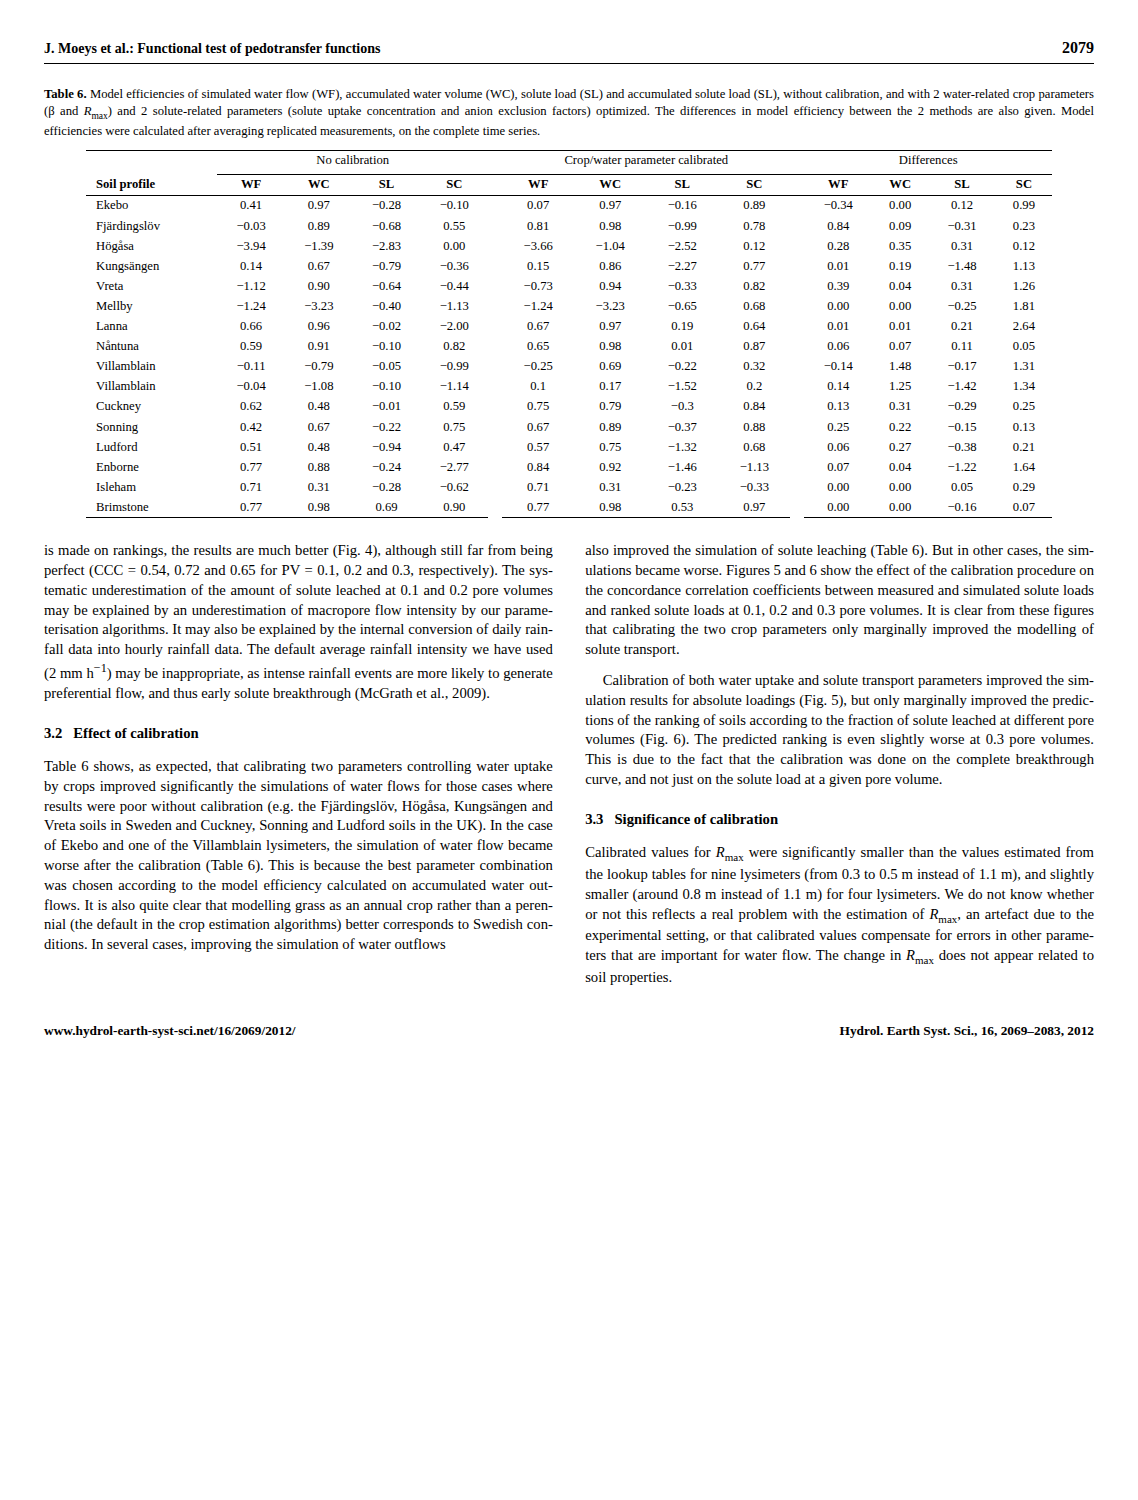J. Moeys et al.: Functional test of pedotransfer functions 2079
Table 6. Model efficiencies of simulated water flow (WF), accumulated water volume (WC), solute load (SL) and accumulated solute load (SL), without calibration, and with 2 water-related crop parameters (β and Rmax) and 2 solute-related parameters (solute uptake concentration and anion exclusion factors) optimized. The differences in model efficiency between the 2 methods are also given. Model efficiencies were calculated after averaging replicated measurements, on the complete time series.
| | No calibration | | Crop/water parameter calibrated | | Differences |
| --- | --- | --- | --- | --- | --- |
| Soil profile | WF | WC | SL | SC | | WF | WC | SL | SC | | WF | WC | SL | SC |
| Ekebo | 0.41 | 0.97 | −0.28 | −0.10 | | 0.07 | 0.97 | −0.16 | 0.89 | | −0.34 | 0.00 | 0.12 | 0.99 |
| Fjärdingslöv | −0.03 | 0.89 | −0.68 | 0.55 | | 0.81 | 0.98 | −0.99 | 0.78 | | 0.84 | 0.09 | −0.31 | 0.23 |
| Högåsa | −3.94 | −1.39 | −2.83 | 0.00 | | −3.66 | −1.04 | −2.52 | 0.12 | | 0.28 | 0.35 | 0.31 | 0.12 |
| Kungsängen | 0.14 | 0.67 | −0.79 | −0.36 | | 0.15 | 0.86 | −2.27 | 0.77 | | 0.01 | 0.19 | −1.48 | 1.13 |
| Vreta | −1.12 | 0.90 | −0.64 | −0.44 | | −0.73 | 0.94 | −0.33 | 0.82 | | 0.39 | 0.04 | 0.31 | 1.26 |
| Mellby | −1.24 | −3.23 | −0.40 | −1.13 | | −1.24 | −3.23 | −0.65 | 0.68 | | 0.00 | 0.00 | −0.25 | 1.81 |
| Lanna | 0.66 | 0.96 | −0.02 | −2.00 | | 0.67 | 0.97 | 0.19 | 0.64 | | 0.01 | 0.01 | 0.21 | 2.64 |
| Nåntuna | 0.59 | 0.91 | −0.10 | 0.82 | | 0.65 | 0.98 | 0.01 | 0.87 | | 0.06 | 0.07 | 0.11 | 0.05 |
| Villamblain | −0.11 | −0.79 | −0.05 | −0.99 | | −0.25 | 0.69 | −0.22 | 0.32 | | −0.14 | 1.48 | −0.17 | 1.31 |
| Villamblain | −0.04 | −1.08 | −0.10 | −1.14 | | 0.1 | 0.17 | −1.52 | 0.2 | | 0.14 | 1.25 | −1.42 | 1.34 |
| Cuckney | 0.62 | 0.48 | −0.01 | 0.59 | | 0.75 | 0.79 | −0.3 | 0.84 | | 0.13 | 0.31 | −0.29 | 0.25 |
| Sonning | 0.42 | 0.67 | −0.22 | 0.75 | | 0.67 | 0.89 | −0.37 | 0.88 | | 0.25 | 0.22 | −0.15 | 0.13 |
| Ludford | 0.51 | 0.48 | −0.94 | 0.47 | | 0.57 | 0.75 | −1.32 | 0.68 | | 0.06 | 0.27 | −0.38 | 0.21 |
| Enborne | 0.77 | 0.88 | −0.24 | −2.77 | | 0.84 | 0.92 | −1.46 | −1.13 | | 0.07 | 0.04 | −1.22 | 1.64 |
| Isleham | 0.71 | 0.31 | −0.28 | −0.62 | | 0.71 | 0.31 | −0.23 | −0.33 | | 0.00 | 0.00 | 0.05 | 0.29 |
| Brimstone | 0.77 | 0.98 | 0.69 | 0.90 | | 0.77 | 0.98 | 0.53 | 0.97 | | 0.00 | 0.00 | −0.16 | 0.07 |
is made on rankings, the results are much better (Fig. 4), although still far from being perfect (CCC = 0.54, 0.72 and 0.65 for PV = 0.1, 0.2 and 0.3, respectively). The systematic underestimation of the amount of solute leached at 0.1 and 0.2 pore volumes may be explained by an underestimation of macropore flow intensity by our parameterisation algorithms. It may also be explained by the internal conversion of daily rainfall data into hourly rainfall data. The default average rainfall intensity we have used (2 mm h−1) may be inappropriate, as intense rainfall events are more likely to generate preferential flow, and thus early solute breakthrough (McGrath et al., 2009).
3.2 Effect of calibration
Table 6 shows, as expected, that calibrating two parameters controlling water uptake by crops improved significantly the simulations of water flows for those cases where results were poor without calibration (e.g. the Fjärdingslöv, Högåsa, Kungsängen and Vreta soils in Sweden and Cuckney, Sonning and Ludford soils in the UK). In the case of Ekebo and one of the Villamblain lysimeters, the simulation of water flow became worse after the calibration (Table 6). This is because the best parameter combination was chosen according to the model efficiency calculated on accumulated water outflows. It is also quite clear that modelling grass as an annual crop rather than a perennial (the default in the crop estimation algorithms) better corresponds to Swedish conditions. In several cases, improving the simulation of water outflows
also improved the simulation of solute leaching (Table 6). But in other cases, the simulations became worse. Figures 5 and 6 show the effect of the calibration procedure on the concordance correlation coefficients between measured and simulated solute loads and ranked solute loads at 0.1, 0.2 and 0.3 pore volumes. It is clear from these figures that calibrating the two crop parameters only marginally improved the modelling of solute transport.
Calibration of both water uptake and solute transport parameters improved the simulation results for absolute loadings (Fig. 5), but only marginally improved the predictions of the ranking of soils according to the fraction of solute leached at different pore volumes (Fig. 6). The predicted ranking is even slightly worse at 0.3 pore volumes. This is due to the fact that the calibration was done on the complete breakthrough curve, and not just on the solute load at a given pore volume.
3.3 Significance of calibration
Calibrated values for Rmax were significantly smaller than the values estimated from the lookup tables for nine lysimeters (from 0.3 to 0.5 m instead of 1.1 m), and slightly smaller (around 0.8 m instead of 1.1 m) for four lysimeters. We do not know whether or not this reflects a real problem with the estimation of Rmax, an artefact due to the experimental setting, or that calibrated values compensate for errors in other parameters that are important for water flow. The change in Rmax does not appear related to soil properties.
www.hydrol-earth-syst-sci.net/16/2069/2012/ Hydrol. Earth Syst. Sci., 16, 2069–2083, 2012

(ABOUT THIS TASK): Starting with the top line, write out all the data above exactly; keep the pictures out.

(WRITTEN SOLUTION):
J. Moeys et al.: Functional test of pedotransfer functions 2079
Table 6. Model efficiencies of simulated water flow (WF), accumulated water volume (WC), solute load (SL) and accumulated solute load (SL), without calibration, and with 2 water-related crop parameters (β and Rmax) and 2 solute-related parameters (solute uptake concentration and anion exclusion factors) optimized. The differences in model efficiency between the 2 methods are also given. Model efficiencies were calculated after averaging replicated measurements, on the complete time series.
| | No calibration | | Crop/water parameter calibrated | | Differences |
| --- | --- | --- | --- | --- | --- |
| Soil profile | WF | WC | SL | SC | | WF | WC | SL | SC | | WF | WC | SL | SC |
| Ekebo | 0.41 | 0.97 | −0.28 | −0.10 | | 0.07 | 0.97 | −0.16 | 0.89 | | −0.34 | 0.00 | 0.12 | 0.99 |
| Fjärdingslöv | −0.03 | 0.89 | −0.68 | 0.55 | | 0.81 | 0.98 | −0.99 | 0.78 | | 0.84 | 0.09 | −0.31 | 0.23 |
| Högåsa | −3.94 | −1.39 | −2.83 | 0.00 | | −3.66 | −1.04 | −2.52 | 0.12 | | 0.28 | 0.35 | 0.31 | 0.12 |
| Kungsängen | 0.14 | 0.67 | −0.79 | −0.36 | | 0.15 | 0.86 | −2.27 | 0.77 | | 0.01 | 0.19 | −1.48 | 1.13 |
| Vreta | −1.12 | 0.90 | −0.64 | −0.44 | | −0.73 | 0.94 | −0.33 | 0.82 | | 0.39 | 0.04 | 0.31 | 1.26 |
| Mellby | −1.24 | −3.23 | −0.40 | −1.13 | | −1.24 | −3.23 | −0.65 | 0.68 | | 0.00 | 0.00 | −0.25 | 1.81 |
| Lanna | 0.66 | 0.96 | −0.02 | −2.00 | | 0.67 | 0.97 | 0.19 | 0.64 | | 0.01 | 0.01 | 0.21 | 2.64 |
| Nåntuna | 0.59 | 0.91 | −0.10 | 0.82 | | 0.65 | 0.98 | 0.01 | 0.87 | | 0.06 | 0.07 | 0.11 | 0.05 |
| Villamblain | −0.11 | −0.79 | −0.05 | −0.99 | | −0.25 | 0.69 | −0.22 | 0.32 | | −0.14 | 1.48 | −0.17 | 1.31 |
| Villamblain | −0.04 | −1.08 | −0.10 | −1.14 | | 0.1 | 0.17 | −1.52 | 0.2 | | 0.14 | 1.25 | −1.42 | 1.34 |
| Cuckney | 0.62 | 0.48 | −0.01 | 0.59 | | 0.75 | 0.79 | −0.3 | 0.84 | | 0.13 | 0.31 | −0.29 | 0.25 |
| Sonning | 0.42 | 0.67 | −0.22 | 0.75 | | 0.67 | 0.89 | −0.37 | 0.88 | | 0.25 | 0.22 | −0.15 | 0.13 |
| Ludford | 0.51 | 0.48 | −0.94 | 0.47 | | 0.57 | 0.75 | −1.32 | 0.68 | | 0.06 | 0.27 | −0.38 | 0.21 |
| Enborne | 0.77 | 0.88 | −0.24 | −2.77 | | 0.84 | 0.92 | −1.46 | −1.13 | | 0.07 | 0.04 | −1.22 | 1.64 |
| Isleham | 0.71 | 0.31 | −0.28 | −0.62 | | 0.71 | 0.31 | −0.23 | −0.33 | | 0.00 | 0.00 | 0.05 | 0.29 |
| Brimstone | 0.77 | 0.98 | 0.69 | 0.90 | | 0.77 | 0.98 | 0.53 | 0.97 | | 0.00 | 0.00 | −0.16 | 0.07 |
is made on rankings, the results are much better (Fig. 4), although still far from being perfect (CCC = 0.54, 0.72 and 0.65 for PV = 0.1, 0.2 and 0.3, respectively). The systematic underestimation of the amount of solute leached at 0.1 and 0.2 pore volumes may be explained by an underestimation of macropore flow intensity by our parameterisation algorithms. It may also be explained by the internal conversion of daily rainfall data into hourly rainfall data. The default average rainfall intensity we have used (2 mm h−1) may be inappropriate, as intense rainfall events are more likely to generate preferential flow, and thus early solute breakthrough (McGrath et al., 2009).
3.2 Effect of calibration
Table 6 shows, as expected, that calibrating two parameters controlling water uptake by crops improved significantly the simulations of water flows for those cases where results were poor without calibration (e.g. the Fjärdingslöv, Högåsa, Kungsängen and Vreta soils in Sweden and Cuckney, Sonning and Ludford soils in the UK). In the case of Ekebo and one of the Villamblain lysimeters, the simulation of water flow became worse after the calibration (Table 6). This is because the best parameter combination was chosen according to the model efficiency calculated on accumulated water outflows. It is also quite clear that modelling grass as an annual crop rather than a perennial (the default in the crop estimation algorithms) better corresponds to Swedish conditions. In several cases, improving the simulation of water outflows
also improved the simulation of solute leaching (Table 6). But in other cases, the simulations became worse. Figures 5 and 6 show the effect of the calibration procedure on the concordance correlation coefficients between measured and simulated solute loads and ranked solute loads at 0.1, 0.2 and 0.3 pore volumes. It is clear from these figures that calibrating the two crop parameters only marginally improved the modelling of solute transport.
Calibration of both water uptake and solute transport parameters improved the simulation results for absolute loadings (Fig. 5), but only marginally improved the predictions of the ranking of soils according to the fraction of solute leached at different pore volumes (Fig. 6). The predicted ranking is even slightly worse at 0.3 pore volumes. This is due to the fact that the calibration was done on the complete breakthrough curve, and not just on the solute load at a given pore volume.
3.3 Significance of calibration
Calibrated values for Rmax were significantly smaller than the values estimated from the lookup tables for nine lysimeters (from 0.3 to 0.5 m instead of 1.1 m), and slightly smaller (around 0.8 m instead of 1.1 m) for four lysimeters. We do not know whether or not this reflects a real problem with the estimation of Rmax, an artefact due to the experimental setting, or that calibrated values compensate for errors in other parameters that are important for water flow. The change in Rmax does not appear related to soil properties.
www.hydrol-earth-syst-sci.net/16/2069/2012/ Hydrol. Earth Syst. Sci., 16, 2069–2083, 2012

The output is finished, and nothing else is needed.